The area around the Pompey’s Pillar was once the site of a temple which was dedicated to Serapis (Hellenistic-Egyptian god). It is believed that Serapeum was the largest and the most magnificent of all temples in Alexandria.
Alexandria was the center for the cult of Serapis, which spread throughout the Roman Empire as far as Britain, and pilgrimages were made to the Serapeum. Alexandria also became an early center of Christianity, and it was at the Serapeum that the conflict between the two communities was most dramatically played out.
In 391 AD, patriarch Theophilus, leader of the Church of Alexandria, led a Christian mob to destroy the Serapeum and other symbols of paganism in the city. This led to the destruction of Serapeum and locals destroyed nearly everything. After the destruction a monastery was established, a church was built for St. John the Baptist, known as Angelium or Evangelium. However, the church fell to ruins around 600 AD, restored by patriarch Isaac(681-684 AD), and finally destroyed in the 10th Century. More recently a Bab Sidra Muslim cemetery was located at the site.
Pompey’s Pillar
The column was named by travellers who remembered the murder of the Roman general Pompey by Cleopatra’s brother, but an inscription on the base (presumably once covered with rubble) announces that it was erected in AD 297 to support a statue of the emperor Diocletian.
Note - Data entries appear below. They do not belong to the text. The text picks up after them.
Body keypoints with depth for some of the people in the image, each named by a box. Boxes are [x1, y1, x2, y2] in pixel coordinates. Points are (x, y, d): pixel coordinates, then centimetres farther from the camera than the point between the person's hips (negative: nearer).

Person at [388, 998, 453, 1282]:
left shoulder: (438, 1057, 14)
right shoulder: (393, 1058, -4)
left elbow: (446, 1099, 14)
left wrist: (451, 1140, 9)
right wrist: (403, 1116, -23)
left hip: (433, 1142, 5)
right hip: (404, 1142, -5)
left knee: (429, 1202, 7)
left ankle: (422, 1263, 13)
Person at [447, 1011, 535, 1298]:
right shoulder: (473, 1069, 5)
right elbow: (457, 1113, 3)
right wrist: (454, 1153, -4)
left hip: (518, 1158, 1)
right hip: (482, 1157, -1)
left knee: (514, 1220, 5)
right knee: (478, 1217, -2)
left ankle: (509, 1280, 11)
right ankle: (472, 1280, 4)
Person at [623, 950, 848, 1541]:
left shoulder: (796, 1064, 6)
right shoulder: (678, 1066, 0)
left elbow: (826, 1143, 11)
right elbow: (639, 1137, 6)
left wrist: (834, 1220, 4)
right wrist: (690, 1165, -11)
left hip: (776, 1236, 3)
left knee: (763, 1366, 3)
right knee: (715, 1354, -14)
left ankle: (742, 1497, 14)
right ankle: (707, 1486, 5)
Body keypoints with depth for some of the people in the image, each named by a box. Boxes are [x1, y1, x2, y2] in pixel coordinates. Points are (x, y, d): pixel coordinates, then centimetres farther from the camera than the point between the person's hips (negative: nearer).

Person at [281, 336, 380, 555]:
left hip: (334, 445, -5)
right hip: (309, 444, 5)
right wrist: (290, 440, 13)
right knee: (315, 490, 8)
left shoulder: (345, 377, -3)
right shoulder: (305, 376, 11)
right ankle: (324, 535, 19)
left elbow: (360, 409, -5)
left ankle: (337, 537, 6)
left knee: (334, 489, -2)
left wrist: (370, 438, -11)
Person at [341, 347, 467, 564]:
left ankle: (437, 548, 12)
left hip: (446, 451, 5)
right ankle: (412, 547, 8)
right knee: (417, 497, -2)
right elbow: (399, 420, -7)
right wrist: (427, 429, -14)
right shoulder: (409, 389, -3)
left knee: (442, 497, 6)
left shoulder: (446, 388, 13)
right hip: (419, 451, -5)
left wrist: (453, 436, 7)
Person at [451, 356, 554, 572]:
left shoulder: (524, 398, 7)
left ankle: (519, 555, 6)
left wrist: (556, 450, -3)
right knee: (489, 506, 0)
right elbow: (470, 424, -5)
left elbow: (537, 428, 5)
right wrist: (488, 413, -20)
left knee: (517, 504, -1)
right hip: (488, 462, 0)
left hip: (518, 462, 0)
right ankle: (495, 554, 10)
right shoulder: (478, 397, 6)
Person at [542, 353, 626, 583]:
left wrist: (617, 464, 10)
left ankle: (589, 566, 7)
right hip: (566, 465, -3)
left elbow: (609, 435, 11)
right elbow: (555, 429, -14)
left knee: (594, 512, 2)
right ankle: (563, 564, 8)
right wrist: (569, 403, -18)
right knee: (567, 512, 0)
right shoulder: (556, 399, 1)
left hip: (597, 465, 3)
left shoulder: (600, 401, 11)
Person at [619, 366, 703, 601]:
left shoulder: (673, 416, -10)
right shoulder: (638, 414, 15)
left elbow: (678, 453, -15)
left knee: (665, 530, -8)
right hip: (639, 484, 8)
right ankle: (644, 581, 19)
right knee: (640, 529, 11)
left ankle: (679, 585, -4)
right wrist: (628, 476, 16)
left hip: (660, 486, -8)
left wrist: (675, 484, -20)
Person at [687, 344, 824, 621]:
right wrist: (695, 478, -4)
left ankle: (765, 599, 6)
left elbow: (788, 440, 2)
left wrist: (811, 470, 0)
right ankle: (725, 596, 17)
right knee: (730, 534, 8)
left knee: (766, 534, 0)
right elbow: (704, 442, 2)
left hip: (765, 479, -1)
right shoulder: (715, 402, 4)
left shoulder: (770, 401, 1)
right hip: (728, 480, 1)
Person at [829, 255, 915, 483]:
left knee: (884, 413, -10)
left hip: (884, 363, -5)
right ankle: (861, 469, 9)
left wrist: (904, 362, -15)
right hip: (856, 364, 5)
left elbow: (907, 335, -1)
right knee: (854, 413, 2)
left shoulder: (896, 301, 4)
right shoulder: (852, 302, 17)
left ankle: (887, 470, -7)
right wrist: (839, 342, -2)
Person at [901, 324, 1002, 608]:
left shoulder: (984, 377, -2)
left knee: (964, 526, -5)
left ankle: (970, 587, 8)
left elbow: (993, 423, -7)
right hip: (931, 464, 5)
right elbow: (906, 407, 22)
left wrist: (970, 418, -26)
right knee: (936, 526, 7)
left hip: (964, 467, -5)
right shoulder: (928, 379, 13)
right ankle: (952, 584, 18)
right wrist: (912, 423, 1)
This beautiful column measures 20.46 m in height with a diameter of 2.71 m at its base. The weight of the single piece of red Aswan granite is around 285 tons.
The Roman triumphal pillar was described by a Muslim traveler, Ibn Battuta, who visited the column back in 1436. Battuta recounted the story of an archer who shot an arrow tied to a string over the column, which enabled him to pull a rope tied to the string over the column and secure it on the other side in order to climb over to the top of the pillar.
In early 1803, John Shortland did few fun things on top of the pillar that included eating, drinking and flying a kite. Some believe that this pillar (non drum) is the only one standing from the Roman era in Egypt.